An eight-year National Science Foundation-funded study of New Guinean rainforest plants and the insects that feed on them has yielded a new and dramatically lower estimate of the number of species on the planet.
The estimate, which lowers the number of species from approximately 31 million to between four and six million, is based on the finding that insects specialize their feeding not on individual species of plants, but on genera and even families of plants.
In "bringing some reality" to estimates of world biodiversity, the study allows scientists to get a better handle on how fast species are being lost, said University of Minnesota plant biologist George Weiblen, the principal plant expert on the research team. The work will be published in the April 25 issue of Nature.
It is important to know how fast biodiversity is being lost, but this is hard to gauge without a solid baseline, Weiblen said. Scientists advising governments on policies to curtail species losses must have credible estimates of species numbers if they are to shape appropriate policies.
The stakes are high because losses of too many species or certain kinds of species can cripple tropical forest ecosystems, which normally stabilize soil and climate, purify and recycle water, and produce food, medicine, building materials or other useful products, he said.
The current study took a cross-disciplinary approach; besides Weiblen, the principal scientists were insect expert and project coordinator Scott Miller of the Smithsonian Institution and insect community ecologists Yves Basset of the Smithsonian Tropical Research Institute in Panama and Voytech Novotny of the Czech Academy of Sciences.
The team compared insect communities feeding on 51 tropical plant species, most belonging to either the fig family, the mulberry family or the coffee family.
While previous work had also based estimates of total species on numbers of insects--the most species-rich class of animals known--scientists had assumed that each plant-eating insect species tended to feed on one or very few plant species. If true, the estimates of the number of herbivorous insects should be tied to the number of plant species.
"Instead, most insects turn out to be specialized not to plant species, but rather to a genus [grouping of species] or family [grouping of genera] of plants," Weiblen said.
"Fewer effective plant 'hosts' means fewer herbivores. Where people had assumed that different insects' food sources overlapped very little, we found that many insects share their food plants with other insect species. There are actually few extreme specialists among tropical insect herbivores."
New Guinea's species diversity made the island an ideal laboratory for the study. Its tropical forests are about the same area as Texas but contain five percent of the world's biodiversity, Weiblen said. The island has 12,000 species of plants; in comparison, Weiblen's home state of Minnesota has only about 1200 species.
The work began in 1994 with studies of the insects eating 15 species of figs--Weiblen's area of specialty--that co-occur in the rainforest. The study then expanded to include the mulberry family, which is related to figs, then members of the coffee family and more distantly related plants.
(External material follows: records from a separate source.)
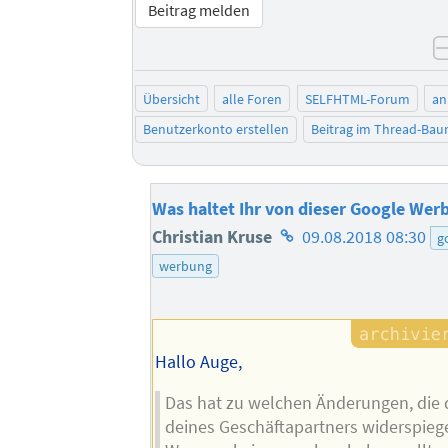
Beitrag melden
Übersicht
alle Foren
SELFHTML-Forum
an
Benutzerkonto erstellen
Beitrag im Thread-Ba
Was haltet Ihr von dieser Google Wer
Homepage
Christian Kruse
09.08.2018 08:30
g
des
werbung
Autors
Hallo Auge,
Das hat zu welchen Änderungen, die 
deines Geschäftapartners widerspiege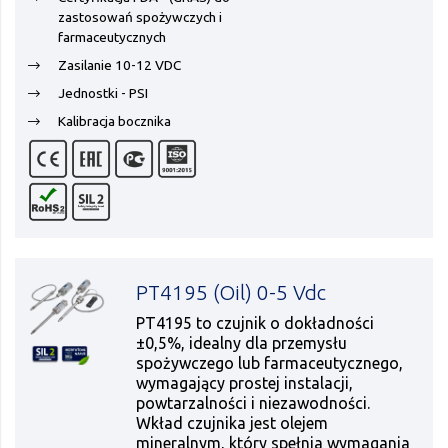
zastosowań spożywczych i
farmaceutycznych
Zasilanie 10-12 VDC
Jednostki - PSI
Kalibracja bocznika
PT4195 (Oil) 0-5 Vdc
PT4195 to czujnik o dokładności
±0,5%, idealny dla przemysłu
spożywczego lub farmaceutycznego,
wymagający prostej instalacji,
powtarzalności i niezawodności.
Wkład czujnika jest olejem
mineralnym, który spełnia wymagania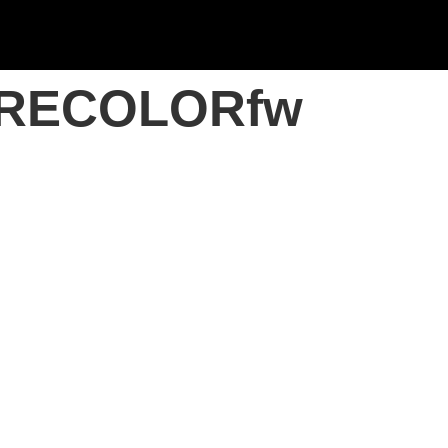
RECOLORfw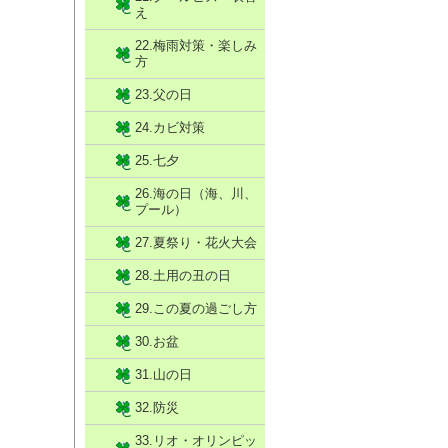
え
22.梅雨対策・楽しみ
方
23.父の日
24.カビ対策
25.七夕
26.海の日（海、川、
プール）
27.夏祭り・花火大会
28.土用の丑の日
29.この夏の過ごし方
30.お盆
31.山の日
32.防災
33.リオ・オリンピッ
The team used DNA sequences to sort out the evolutionary relationships between plants and looked at how insect species were distributed on them.
They found that the tropical forest plant community was dominated by clusters of closely related plant species and that insects tend to feed on multiple close relatives in a given plant genus or family. Because the number of insect species was tied to broader--and therefore less numerous--categories of plants, estimates of their numbers had to be diminished, Weiblen said.
Once the estimate of herbivorous insects had been made, the researchers plugged that number into equations to estimate the total number of species in the world. Such equations take into account the proportion of insects that are herbivorous, the proportion of all species that are insects or other members of the arthropod group, the proportion of all plant species that are found in New Guinea, and other factors.
Depending on whether insects as a whole follow the pattern of beetles, whose food preferences are quite broad, or moths and butterflies, which are more particular, they estimated that the world contains a total of between about 4.8 million and 6 million species.
"Our estimates bring some reality to predictions about declining biodiversity in the sense that the consequences for insect herbivores of losing a particular host plant species may not be as dire as previously thought," Weiblen said.
"But that is no reason to ignore the decreasing number of species worldwide. [Harvard biologist] E.O. Wilson predicted in his book 'The Future of Life' that half of all species will suffer extinction in 50 years if current land use patterns continue. Because the consequences are so severe, we've got to refine our predictions and conserve as many species as possible."